**What the task asks:**
The answer must be a single number: how many lines in the entries below contain the word "right".

**Material to process:**
※

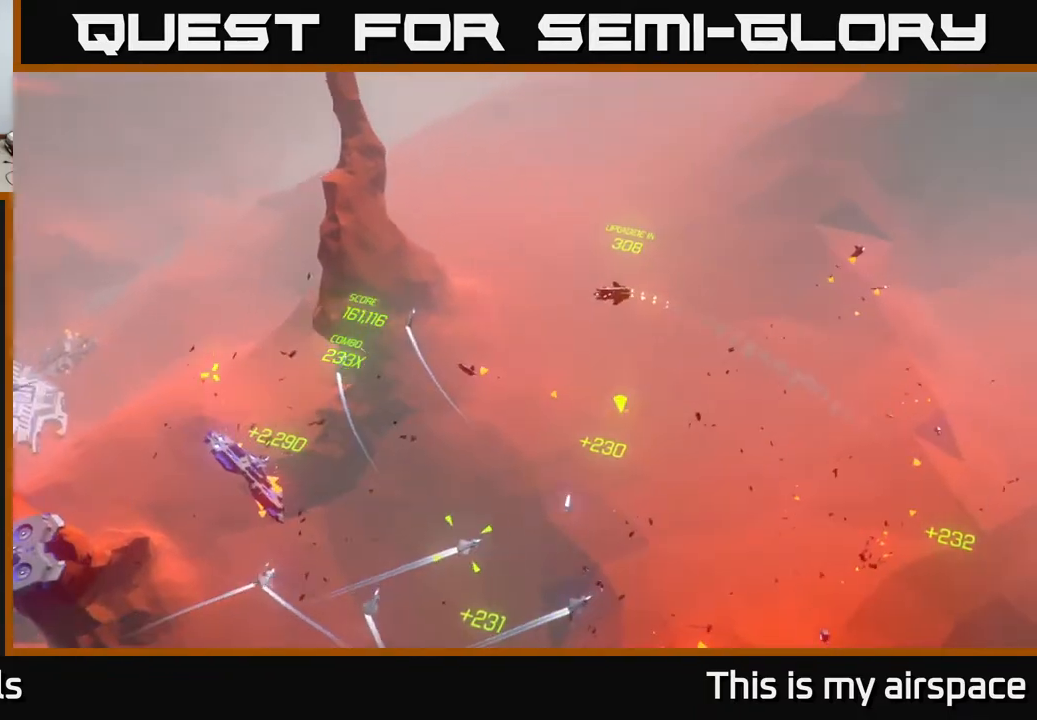
{"buttons": [], "left_stick": "down-left", "events": [[33, "left_stick", "down-left"]]}
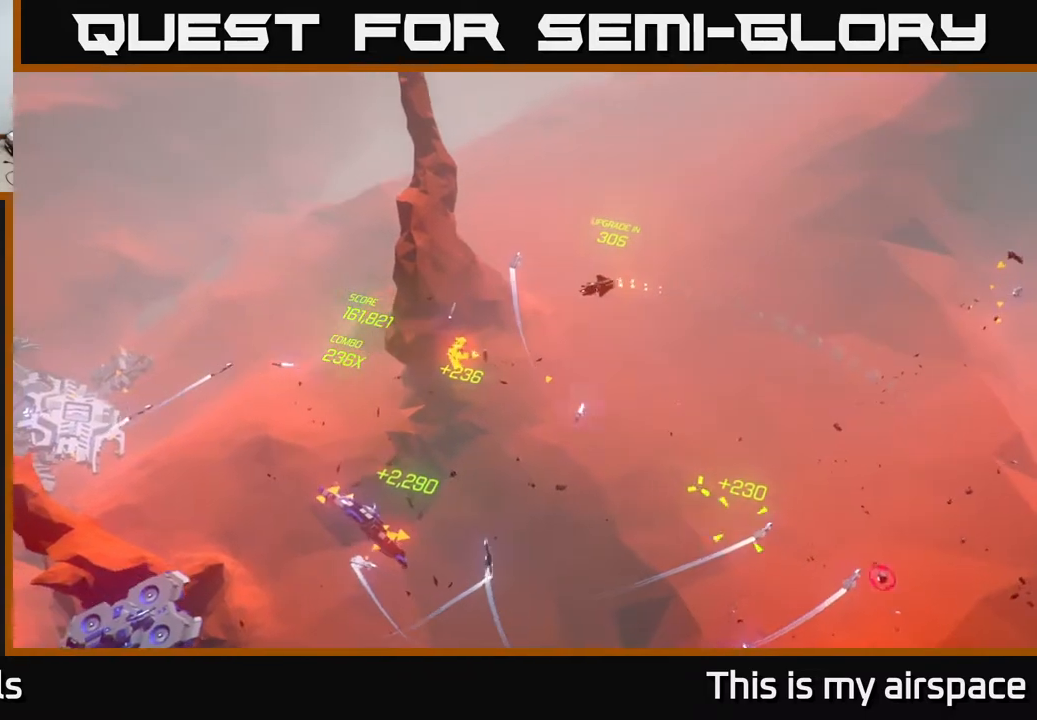
{"buttons": [], "left_stick": "down-left", "events": []}
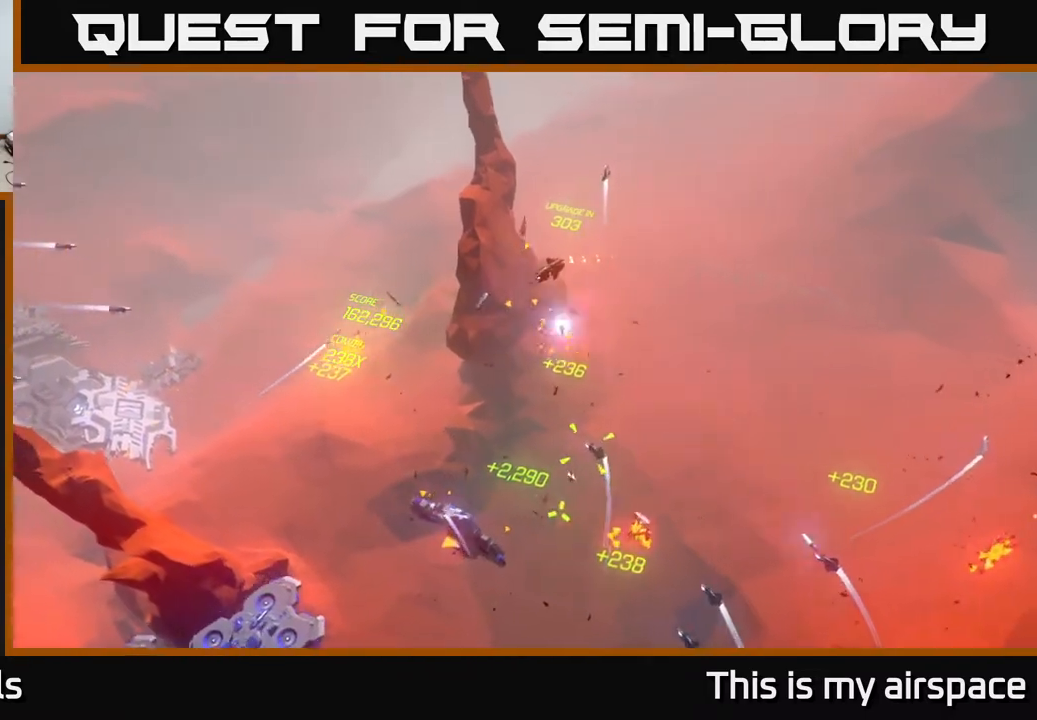
{"buttons": [], "left_stick": "down-left", "events": []}
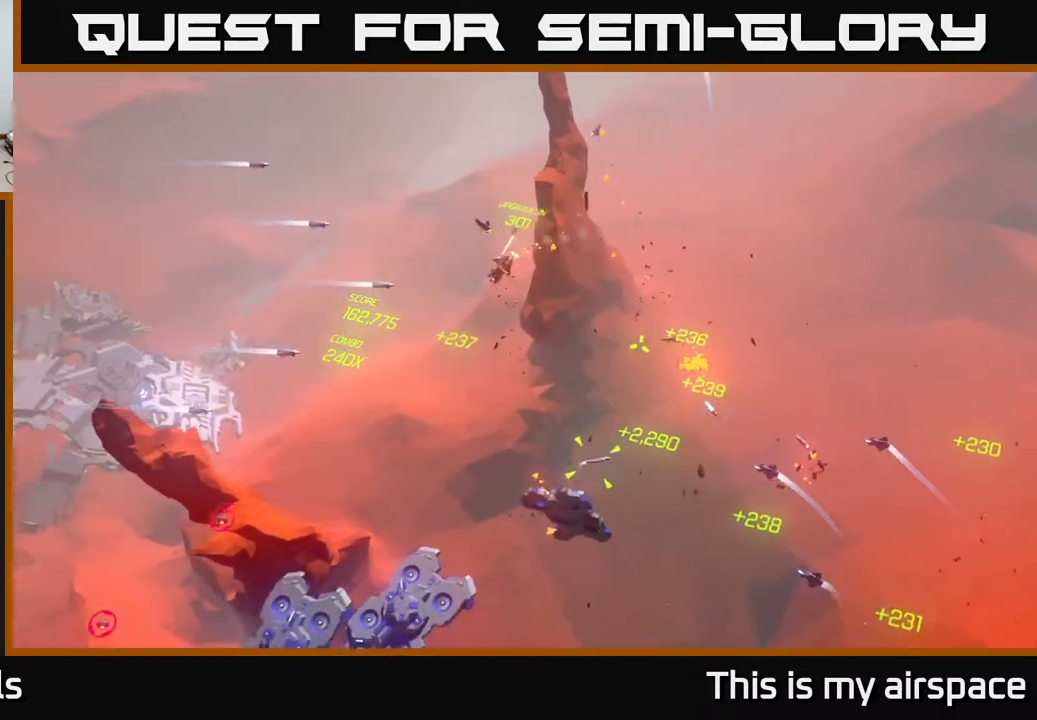
{"buttons": [], "left_stick": "down", "events": [[383, "left_stick", "down"]]}
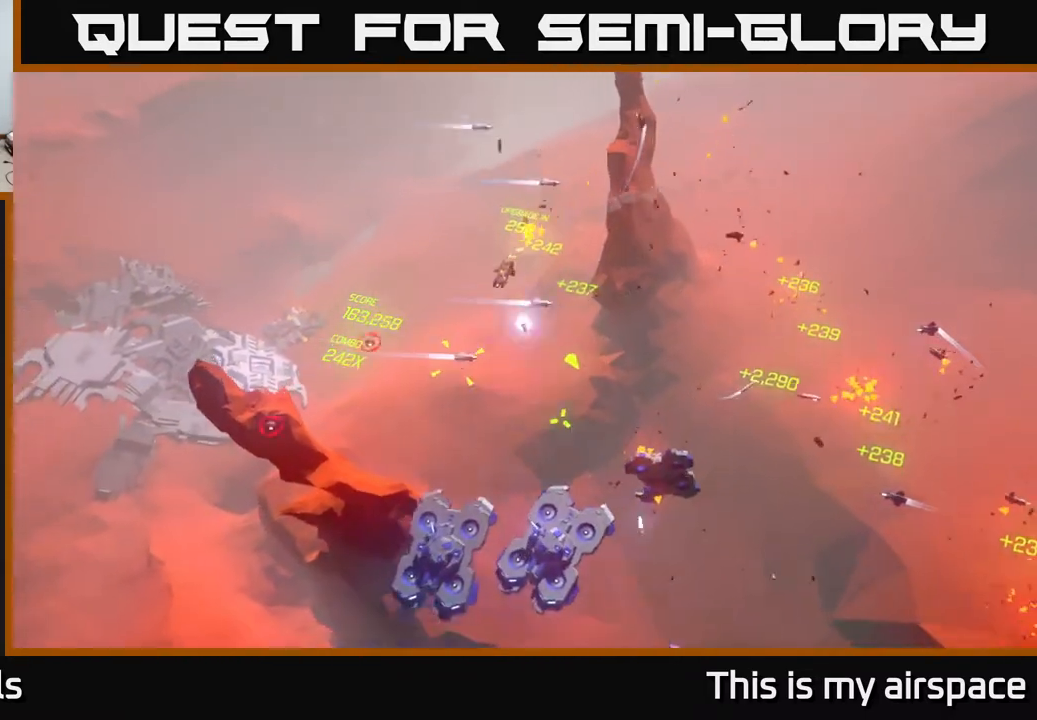
{"buttons": [], "left_stick": "down-left", "events": [[433, "left_stick", "down-left"]]}
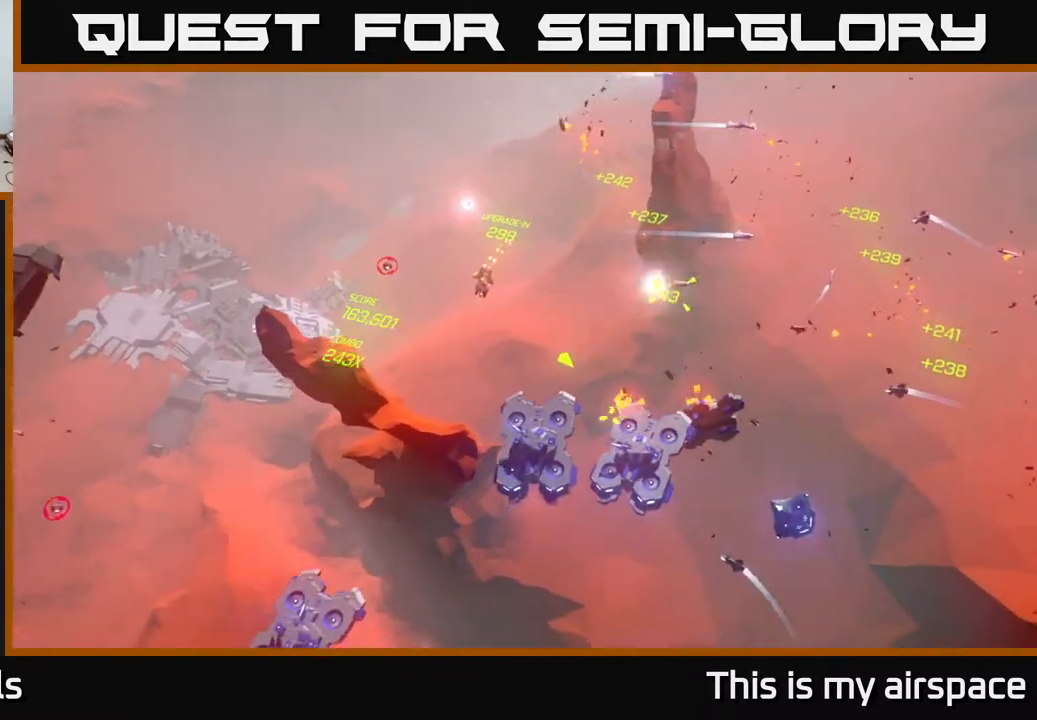
{"buttons": [], "left_stick": "down-left", "events": []}
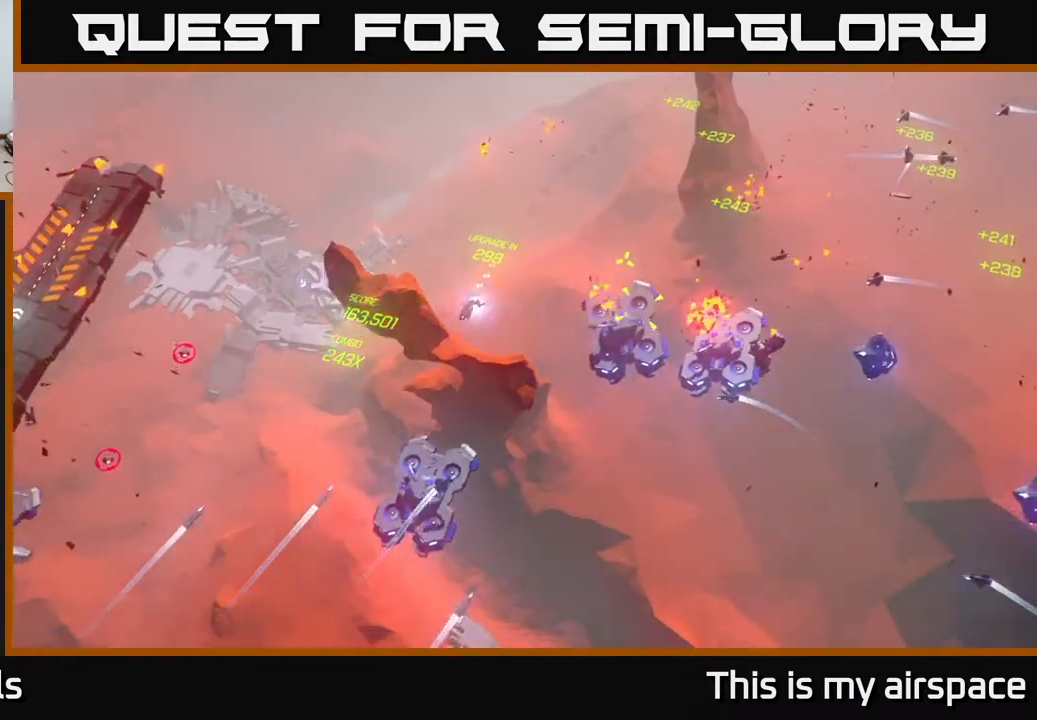
{"buttons": [], "left_stick": "down-right", "events": [[133, "left_stick", "down"], [450, "left_stick", "down-right"]]}
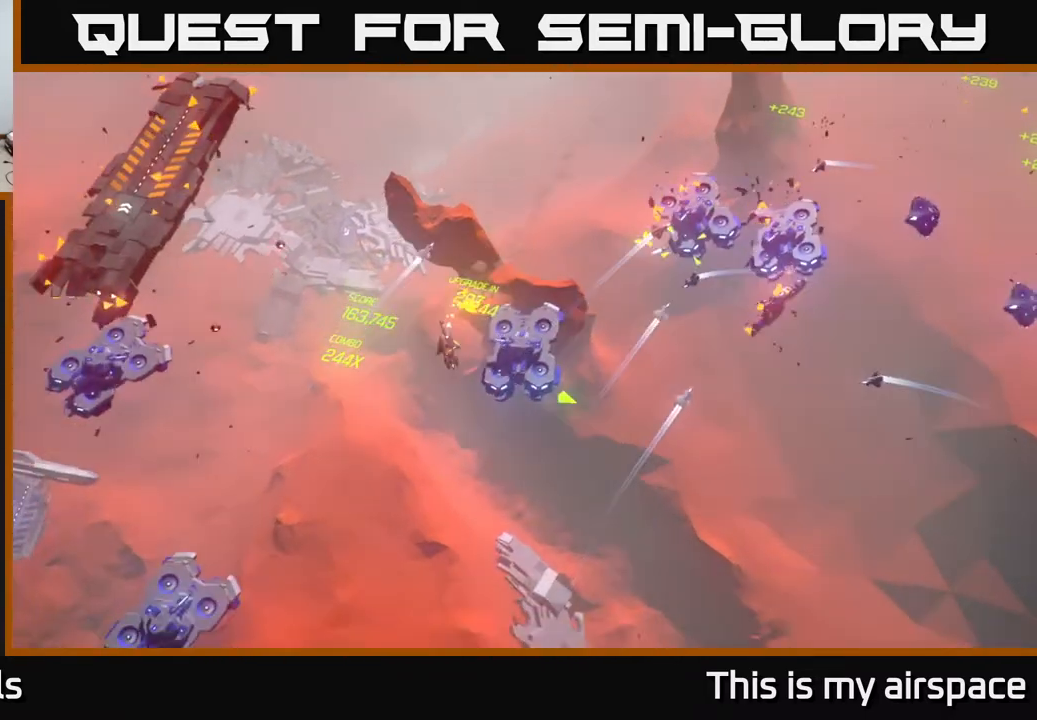
{"buttons": [], "left_stick": "right", "events": [[83, "left_stick", "right"]]}
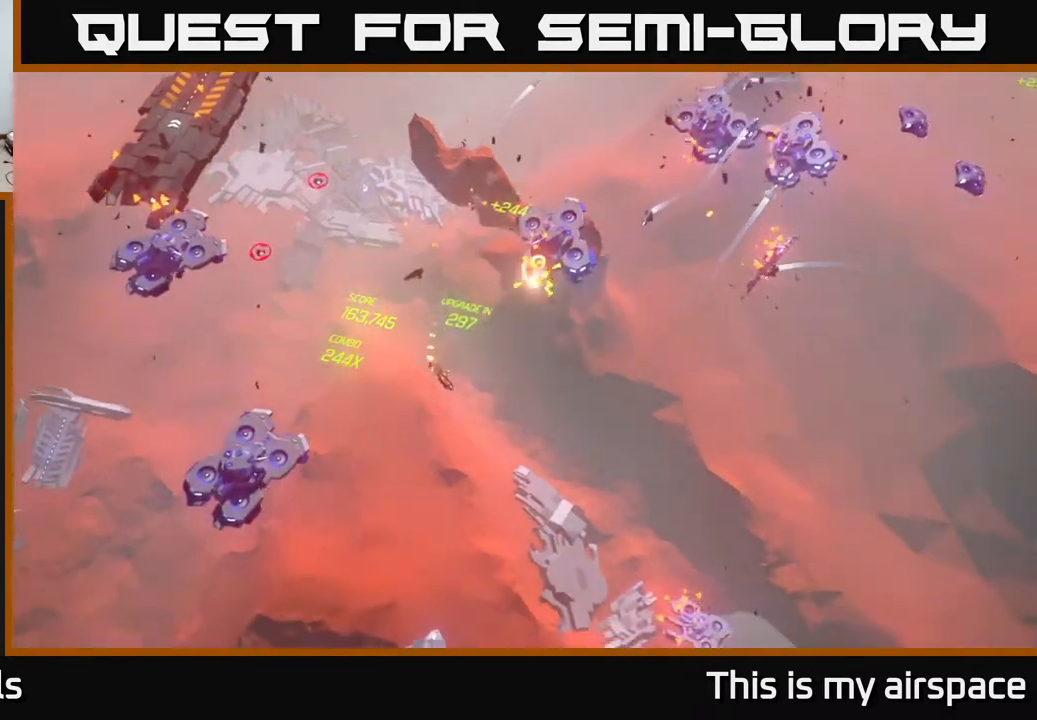
{"buttons": [], "left_stick": "right", "events": []}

※

**Reply to the exercise:**
3